**** Material for the task ****
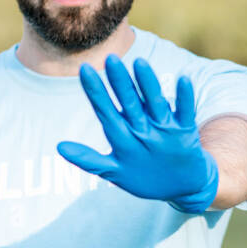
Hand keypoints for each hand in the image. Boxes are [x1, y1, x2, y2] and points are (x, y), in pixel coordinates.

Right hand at [57, 55, 219, 213]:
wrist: (185, 189)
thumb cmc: (145, 177)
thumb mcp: (115, 172)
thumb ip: (89, 159)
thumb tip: (59, 147)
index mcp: (123, 142)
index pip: (106, 113)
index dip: (96, 93)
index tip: (85, 69)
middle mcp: (143, 136)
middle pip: (130, 105)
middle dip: (121, 82)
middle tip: (111, 58)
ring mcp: (166, 134)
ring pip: (155, 104)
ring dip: (148, 84)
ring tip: (140, 62)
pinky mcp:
****
Goal of the exercise: The material above is to be set down exactly, with pictures removed.

Solution:
Hand keypoints for each hand in the image. Boxes are [x1, y1, x2, y2] and points are (x, y), in pixel coordinates.

Right hand at [57, 55, 219, 213]:
wrist: (185, 189)
thumb cmc: (145, 177)
thumb mcp: (115, 172)
thumb ip: (89, 159)
thumb tip: (59, 147)
index mcp: (123, 142)
index pip: (106, 113)
index dip: (96, 93)
index tip: (85, 69)
middle mcp: (143, 136)
middle pip: (130, 105)
middle dip: (121, 82)
middle tip: (111, 58)
ring mcp: (166, 134)
ring pip: (155, 104)
ring dip: (148, 84)
ring tip: (140, 62)
pinky mcp:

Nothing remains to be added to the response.